Ainda haverá primavera do lado de fora de nossa janela?
"O deserto e a terra se alegrarão; o ermo exultará e florescerá como o narciso" (Is. 35,1)
O livro do profeta Isaías tem a singularidade de narrar as experiências religiosas do povo judeu, antes do grande exílio da Babilônia, no exílio e depois do exílio. Nos dias atuais, seria como conhecer alguém que tivesse vivido o período anterior ao regime da ditadura militar, durante ele e depois dele.
A experiência de exílio, narrada por várias pessoas que a viveram, é extremamente dolorosa e de muita saudade. Caetano Veloso tem na canção "Terra" uma frase que diz: "terra, terra, por mais distante o errante navegante, quem jamais te esqueceria". O Salmo 137 diz: "se eu de ti me esquecer, ó Jerusalém, que se resseque a minha mão direita". A saudade vem como o desejo de voltar ao passado e reviver as coisas boas experimentadas anteriormente. Que sonho ver de novo a terra natal e se alegrar... Para o profeta, vale a certeza que o deserto irá florescer, a convicção de que haverá algo novo: especialmente quando se nota tudo tão árido.
Uma reflexão de Rubem Alves sobre esperança e otimismo , diz que "esperança é o oposto do otimismo. Otimismo é quando, sendo primavera do lado de fora, nasce a primavera do lado de dentro. Esperança é quando, sendo seca absoluta do lado de fora, continuam as fontes a borbulhar dentro do coração."
Sempre surgirão profetas diante de nós a nos dizer que é preciso nutrir-se das pequenas coisas e alimentar nossa esperança. Rubem Alves ainda diz: "o otimismo se alimenta de grandes coisas. Sem elas, ele morre. A esperança se alimenta de pequenas coisas."

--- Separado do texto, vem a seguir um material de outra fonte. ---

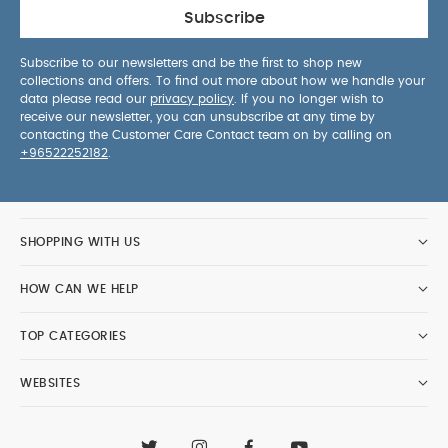
Subscribe
Subscribe to our newsletters and be the first to shop new
collections and offers. To find out more about how we handle your
data please read our
privacy policy
. If you no longer wish to
receive our newsletter, you can unsubscribe at any time by
contacting the Customer Care Contact team on by calling on
+96522252182
.
SHOPPING WITH US
HOW CAN WE HELP
TOP CATEGORIES
WEBSITES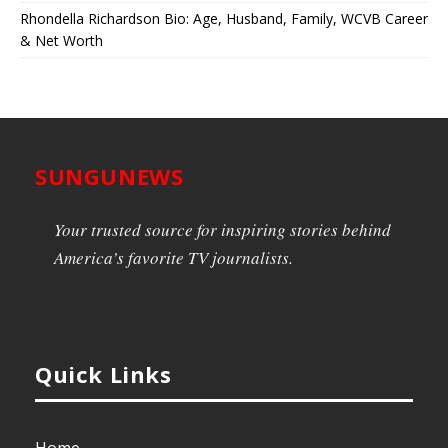
Rhondella Richardson Bio: Age, Husband, Family, WCVB Career
& Net Worth
SUNGUNEWS
Your trusted source for inspiring stories behind
America’s favorite TV journalists.
Quick Links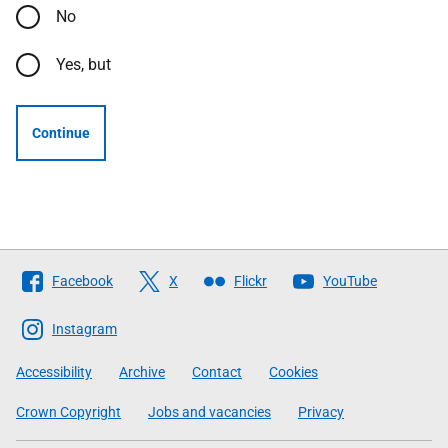
No
Yes, but
Continue
Follow
Facebook
X
Flickr
YouTube
The
Scottish
Instagram
Government
Accessibility
Archive
Contact
Cookies
Crown Copyright
Jobs and vacancies
Privacy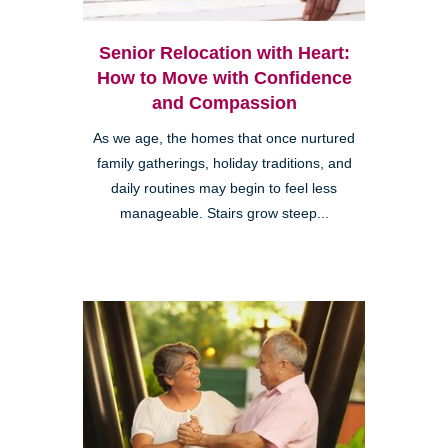
Senior Relocation with Heart:
How to Move with Confidence
and Compassion
As we age, the homes that once nurtured
family gatherings, holiday traditions, and
daily routines may begin to feel less
manageable. Stairs grow steep...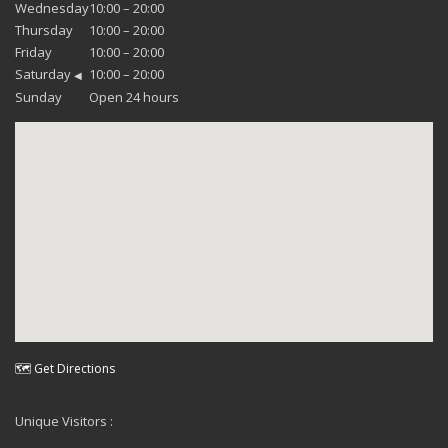
Wednesday
10:00 – 20:00
Thursday
10:00 – 20:00
Friday
10:00 – 20:00
Saturday
10:00 – 20:00
◀
Sunday
Open 24 hours
🗺 Get Directions
Unique Visitors :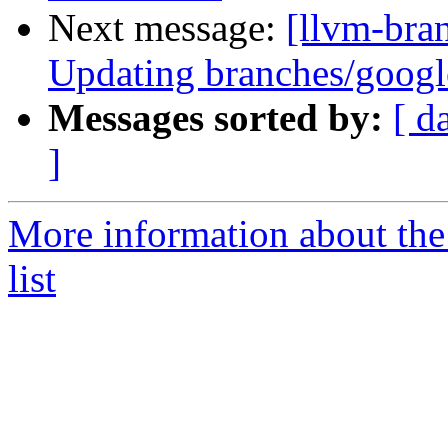
Next message:
[llvm-bra
Updating branches/google
Messages sorted by:
[ d
]
More information about th
list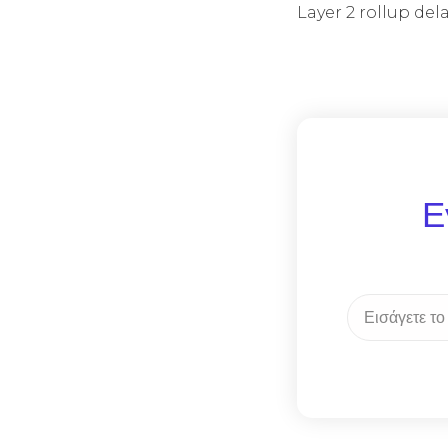
Layer 2 rollup de
Ε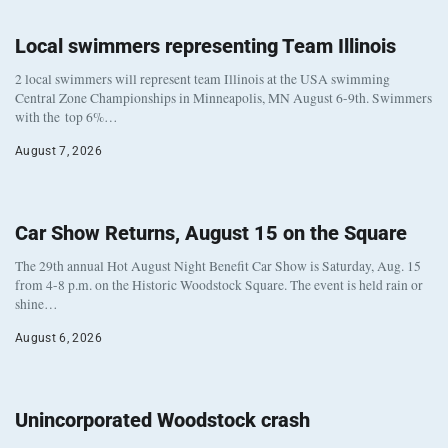
Local swimmers representing Team Illinois
2 local swimmers will represent team Illinois at the USA swimming
Central Zone Championships in Minneapolis, MN August 6-9th. Swimmers
with the top 6%…
August 7, 2026
Car Show Returns, August 15 on the Square
The 29th annual Hot August Night Benefit Car Show is Saturday, Aug. 15
from 4-8 p.m. on the Historic Woodstock Square. The event is held rain or
shine…
August 6, 2026
Unincorporated Woodstock crash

No meio de nossos "desertos", do descrédito nas representações políticas, do individualismo, da violência, da intolerância, da desigualdade social, dos limites de recursos em educação, saúde e habitação... Ficamos sem forças para sustentar nossa esperança, mas não creio que devamos encolher nossos sonhos e limitar nossas expectativas. Há de se crer que a vida nos foi dada para a plenitude (Jo. 10.10). Há de se buscar meios para que a vida flua e volte a acontecer com qualidade para todos.
Leonardo Boff diz que não há mais saída para seres humanos egoístas, que pensem apenas no seu bem estar. "Nosso futuro está na cooperação mútua, no cuidado mútuo e no cuidado com a terra e a natureza."
Em setembro, revivemos a primavera, estação que mexe com os nossos sentimentos. O ar se torna mais perfumado, as cores das flores nos chamam a atenção, o clima ameno das tardes mais longas nos contagiam de sentimentos bons. Sendo assim, desejo que toda esta mudança de paisagem que a natureza nos proporciona nos leve a olhar a vida com mais cuidado. Acima de tudo, que busquemos a convicção necessária para refletirmos que, assim como a natureza se renova, se transforma, se re-equilibra depois de tempos de frio e seca, nossa vida também muda. Temos força para construir novas experiências, para buscar novos caminhos. O profeta Isaias indicou à comunidade que o ouvia a visão de novos tempos, de flores inexplicáveis na terra seca. Eu creio que nós podemos vê-las também.
É fundamental crer e ter fé na vida - vida como dádiva do criador, vida plena como Jesus a quis para todos.
Autora: Revda Elena Alves Silva
- Crônica Sobre o Otimismo e a Esperança, publicado no livro Concerto para Corpo e Alma (Ed. Papirus).